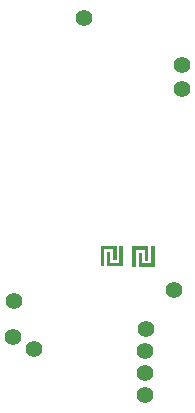
<source format=gbp>
G04*
G04 #@! TF.GenerationSoftware,Altium Limited,Altium Designer,20.2.7 (254)*
G04*
G04 Layer_Color=128*
%FSLAX44Y44*%
%MOMM*%
G71*
G04*
G04 #@! TF.SameCoordinates,3AAC9187-E8BA-4CE9-B87A-6CD4D1A61E21*
G04*
G04*
G04 #@! TF.FilePolarity,Positive*
G04*
G01*
G75*
%ADD20C,1.4000*%
%ADD64R,0.2500X0.2500*%
G36*
X2075606Y1294333D02*
X2072606Y1294333D01*
X2072606Y1303458D01*
X2065106Y1303458D01*
X2065106Y1289208D01*
X2062106Y1289208D01*
X2062106Y1306458D01*
X2075606Y1306458D01*
X2075606Y1294333D01*
D02*
G37*
G36*
X2080856Y1289208D02*
X2067356D01*
X2067356Y1301208D01*
X2070356Y1301208D01*
X2070356Y1292208D01*
X2077856Y1292208D01*
X2077856Y1306458D01*
X2080856Y1306458D01*
X2080856Y1289208D01*
D02*
G37*
G36*
X2102606Y1293833D02*
X2099606Y1293833D01*
X2099606Y1302958D01*
X2092106Y1302958D01*
X2092106Y1288708D01*
X2089106Y1288708D01*
X2089106Y1305958D01*
X2102606Y1305958D01*
X2102606Y1293833D01*
D02*
G37*
G36*
X2107856Y1288708D02*
X2094356D01*
X2094356Y1300708D01*
X2097356Y1300708D01*
X2097356Y1291708D01*
X2104856Y1291708D01*
X2104856Y1305958D01*
X2107856Y1305958D01*
X2107856Y1288708D01*
D02*
G37*
D20*
X2048356Y1499458D02*
D03*
X1988956Y1259458D02*
D03*
X2130856Y1459458D02*
D03*
Y1439458D02*
D03*
X2123856Y1269208D02*
D03*
X2100856Y1236208D02*
D03*
X2100106Y1216958D02*
D03*
X2099606Y1198458D02*
D03*
X2099356Y1180208D02*
D03*
X2005856Y1219458D02*
D03*
X1987856Y1229458D02*
D03*
D64*
X2074106Y1290708D02*
D03*
X2101106Y1290208D02*
D03*
M02*

</source>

» YOUR TASK
Output all of the entries verbatim, leaving out any images.

» RESULT FOR THIS EXERCISE
<source format=gbp>
G04*
G04 #@! TF.GenerationSoftware,Altium Limited,Altium Designer,20.2.7 (254)*
G04*
G04 Layer_Color=128*
%FSLAX44Y44*%
%MOMM*%
G71*
G04*
G04 #@! TF.SameCoordinates,3AAC9187-E8BA-4CE9-B87A-6CD4D1A61E21*
G04*
G04*
G04 #@! TF.FilePolarity,Positive*
G04*
G01*
G75*
%ADD20C,1.4000*%
%ADD64R,0.2500X0.2500*%
G36*
X2075606Y1294333D02*
X2072606Y1294333D01*
X2072606Y1303458D01*
X2065106Y1303458D01*
X2065106Y1289208D01*
X2062106Y1289208D01*
X2062106Y1306458D01*
X2075606Y1306458D01*
X2075606Y1294333D01*
D02*
G37*
G36*
X2080856Y1289208D02*
X2067356D01*
X2067356Y1301208D01*
X2070356Y1301208D01*
X2070356Y1292208D01*
X2077856Y1292208D01*
X2077856Y1306458D01*
X2080856Y1306458D01*
X2080856Y1289208D01*
D02*
G37*
G36*
X2102606Y1293833D02*
X2099606Y1293833D01*
X2099606Y1302958D01*
X2092106Y1302958D01*
X2092106Y1288708D01*
X2089106Y1288708D01*
X2089106Y1305958D01*
X2102606Y1305958D01*
X2102606Y1293833D01*
D02*
G37*
G36*
X2107856Y1288708D02*
X2094356D01*
X2094356Y1300708D01*
X2097356Y1300708D01*
X2097356Y1291708D01*
X2104856Y1291708D01*
X2104856Y1305958D01*
X2107856Y1305958D01*
X2107856Y1288708D01*
D02*
G37*
D20*
X2048356Y1499458D02*
D03*
X1988956Y1259458D02*
D03*
X2130856Y1459458D02*
D03*
Y1439458D02*
D03*
X2123856Y1269208D02*
D03*
X2100856Y1236208D02*
D03*
X2100106Y1216958D02*
D03*
X2099606Y1198458D02*
D03*
X2099356Y1180208D02*
D03*
X2005856Y1219458D02*
D03*
X1987856Y1229458D02*
D03*
D64*
X2074106Y1290708D02*
D03*
X2101106Y1290208D02*
D03*
M02*

</source>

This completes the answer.